If there’s a crack in the Steel City team’s armor, it could be on its offensive line. The Steelers are thin there, starting a rookie at one tackle spot. QB Ben Roethlisberger has been banged up, taken six sacks and thrown three interceptions. Look for Pittsburgh to revert to its roots with a power run game. RB Rashard Mendenhall has just 111 yards, 3.6 yards per carry. His backup, Isaac Redman, is averaging 4.7 yards per carry. Both have TDs and runs of at least 20 yards. So to take some of the pressure off blocking the Colts’ Dwight Freeney and Robert Mathis, the Steelers will look to wear out the smaller, speed defense with some good, old-fashioned pounding. It’s worked for others against the Colts in the past.
If the Colts can force some turnovers, then this game won’t be as ugly as some Indy fans fear. It sounds like rah-rah high school stuff to suggest the Colts have a lot of character in their locker room, but it’s true. It’s meaningless to rationalize any positives in an 0-2 start. It’s about results. And this is a chance, however far-fetched it might seem, for the Colts to knock off a Super Bowl contender and instill some confidence that not all is lost without Manning. That said, the gut feel is that Pittsburgh will win out because the visitors can put the clamps on Collins and squeeze out enough points against a game but outmanned defense.
COLTS' RUN OFFENSE VS. STEELERS' RUN DEFENSE
Lost in all the offensive ineptitude is the fact the Colts have run the ball well so far. Go figure. Joseph Addai is averaging 4.7 yards per carry and rookie Delone Carter is at 3.9 ypc with a team-best 18-yard rush. But the Steelers’ 3-4 can be stingy. The 100.5 yards allowed per game is higher than normal. But expect that number to come down this season. EDGE: STEELERS.
COLTS' PASS OFFENSE VS. STEELERS' PASS DEFENSE
QB Kerry Collins is ranked among the NFL’s worst passers, he’s completed just 50.7 percent of 69 passes, taken five sacks and fumbled four times. Pittsburgh has six sacks and blitzes from all angles, as evidenced by the fact six Steelers have contributed to that sack total. The Colts must throw quick-hit passes, screens and do something to help neutralize the blitzes. EDGE: STEELERS.

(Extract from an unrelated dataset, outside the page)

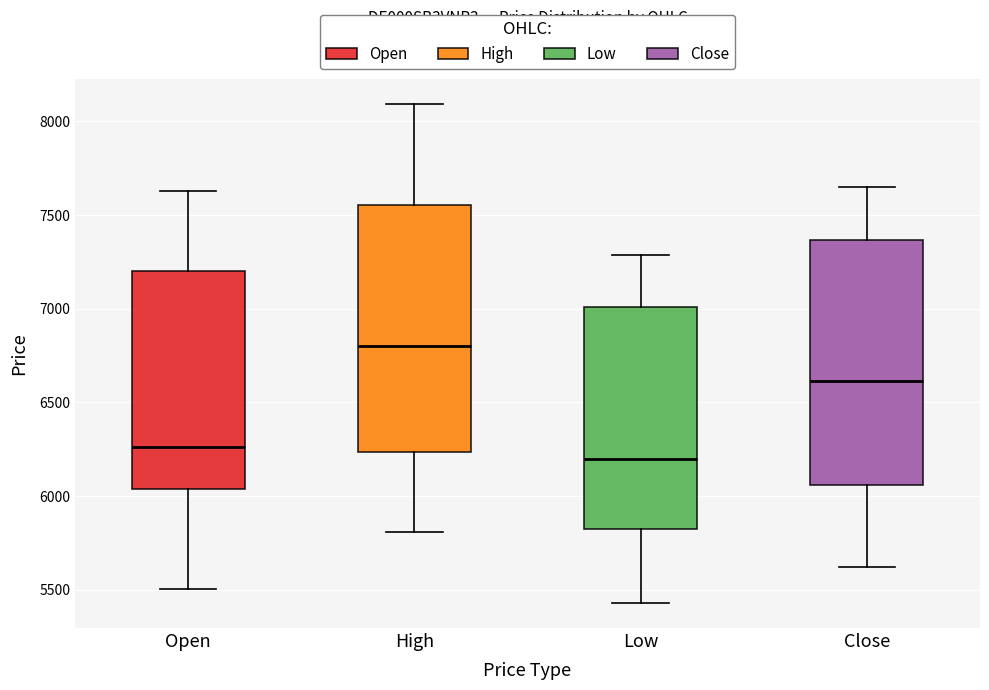

Reading left to right, transcribe this box plot: for each box, give where its median line is, the range the box spans, and where its two whiskers end, as read against the y-axis. The values are not printed on the chart, so give them approximately, as read against the axis.

Open: median 6250, box 6050 to 7200, whiskers 5500 to 7650
High: median 6800, box 6250 to 7550, whiskers 5800 to 8100
Low: median 6200, box 5850 to 7000, whiskers 5450 to 7300
Close: median 6600, box 6050 to 7350, whiskers 5650 to 7650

STEELERS' RUN OFFENSE VS. COLTS' RUN DEFENSE
It wasn’t until the Browns’ Peyton Hillis broke a 24-yard TD run in the final quarter that the Colts’ run defense really cracked last week. Up until then, Colts tacklers held their own. But the numbers don’t lie. The Colts are allowing 136.5 rush yards per game. Pittsburgh is averaging just 95 yards per game, but 3.7 per carry. The Steelers will look to pound it. EDGE: STEELERS.

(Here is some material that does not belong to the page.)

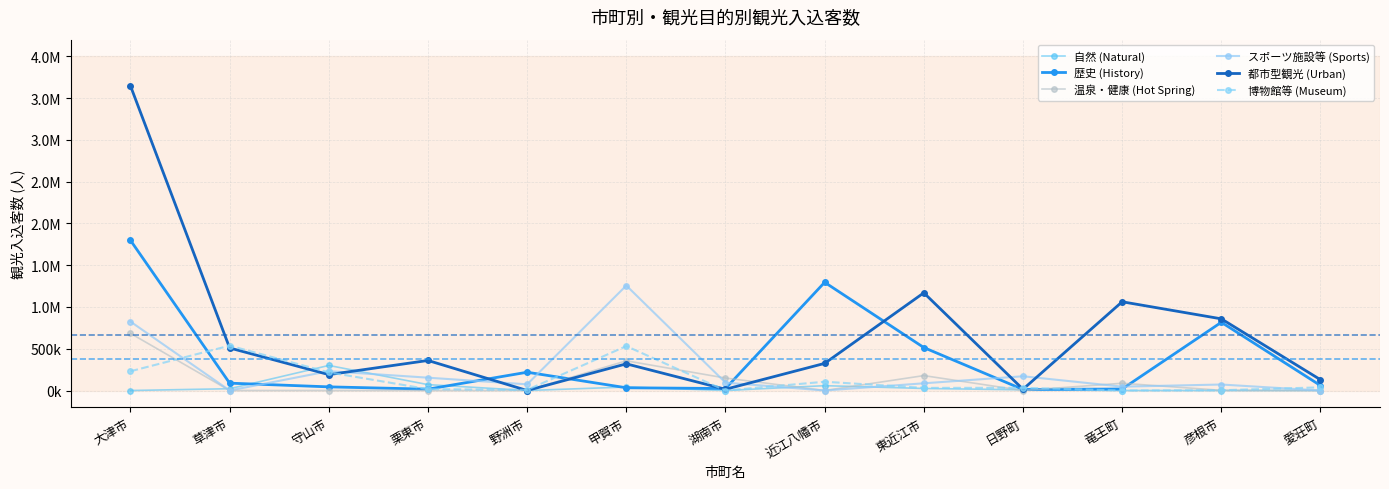

What is the difference between the maximum and second lowest values in the 自然 (Natural) series?

300115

STEELERS' PASS OFFENSE VS. COLTS' PASS DEFENSE
The key to the game, probably, because the Colts’ best defensive weapons are Pro Bowl pass rushers Dwight Freeney and Robert Mathis. If they can’t get constant pressure on Steelers QB Ben Roethlisberger, who has taken six sacks, a suspect secondary will be exposed. WR Mike Wallace has emerged as a go-to guy with 16 catches for 233 yards. EDGE: STEELERS.
The Colts’ Adam Vinatieri has hit four-of-five FGs. Pat McAfee is averaging 48.9 yards per punt and as a kickoff specialist has four touchbacks in eight chances. But the Colts struggle in coverage and returning. The Steelers’ Shaun Suisham has four touchbacks in seven kickoffs. The Steelers’ Antonio Brown averages 31.5 yards per kickoff return. EDGE: EVEN.

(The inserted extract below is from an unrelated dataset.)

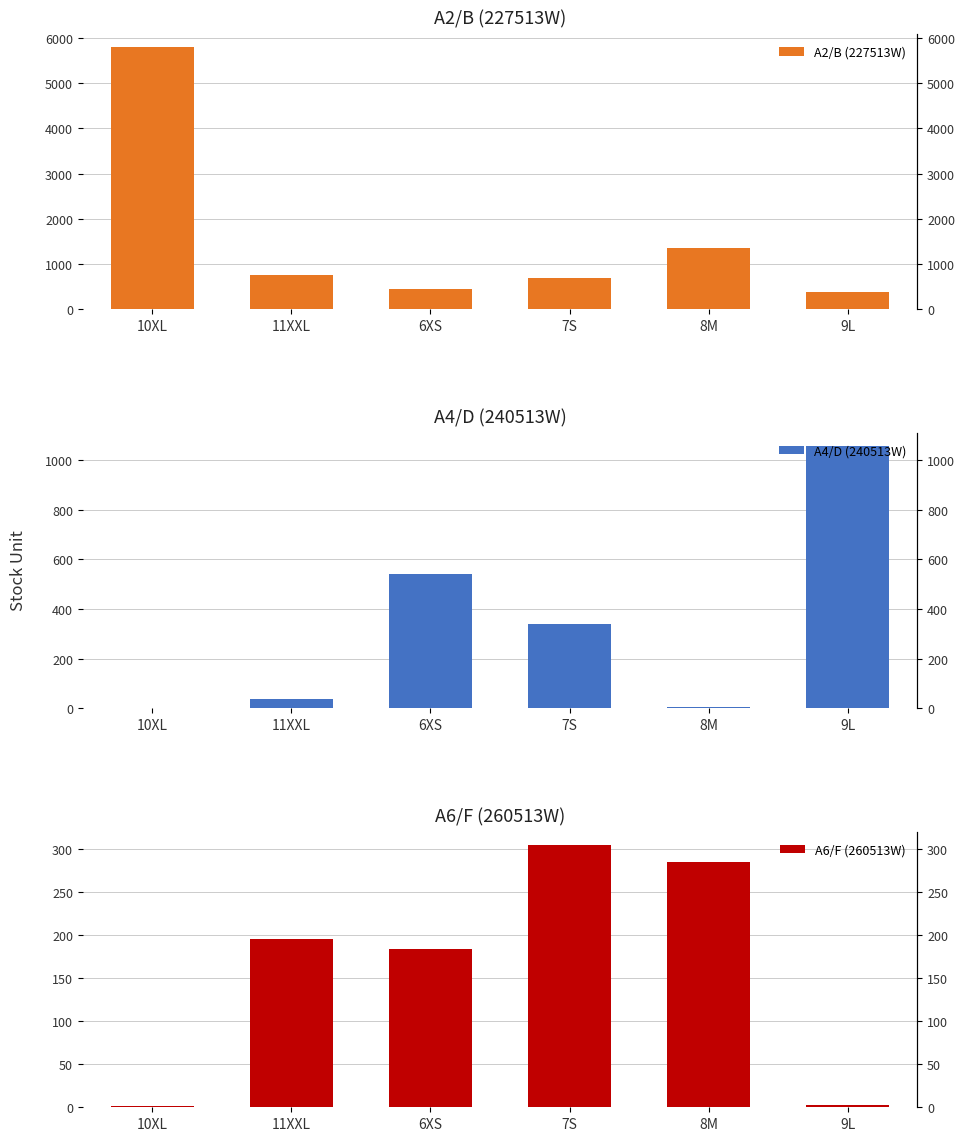

Reading right to left, what are all the values shown in this chart?

A2/B (227513W): 389	1348	704	459	750	5789
A4/D (240513W): 1055	4	340	539	38	2
A6/F (260513W): 3	284	304	184	195	2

Both are Tony Dungy disciples, the Steelers’ Mike Tomlin and the Colts’ Jim Caldwell. Difference is, Tomlin has won once and lost once in the Super Bowl. Caldwell has lost in his only trip. The hard-nosed Tomlin is an ideal fit for the Steel City’s team. But Colts fans are constantly questioning if the mild-mannered Caldwell is the right fit for his team. EDGE: STEELERS.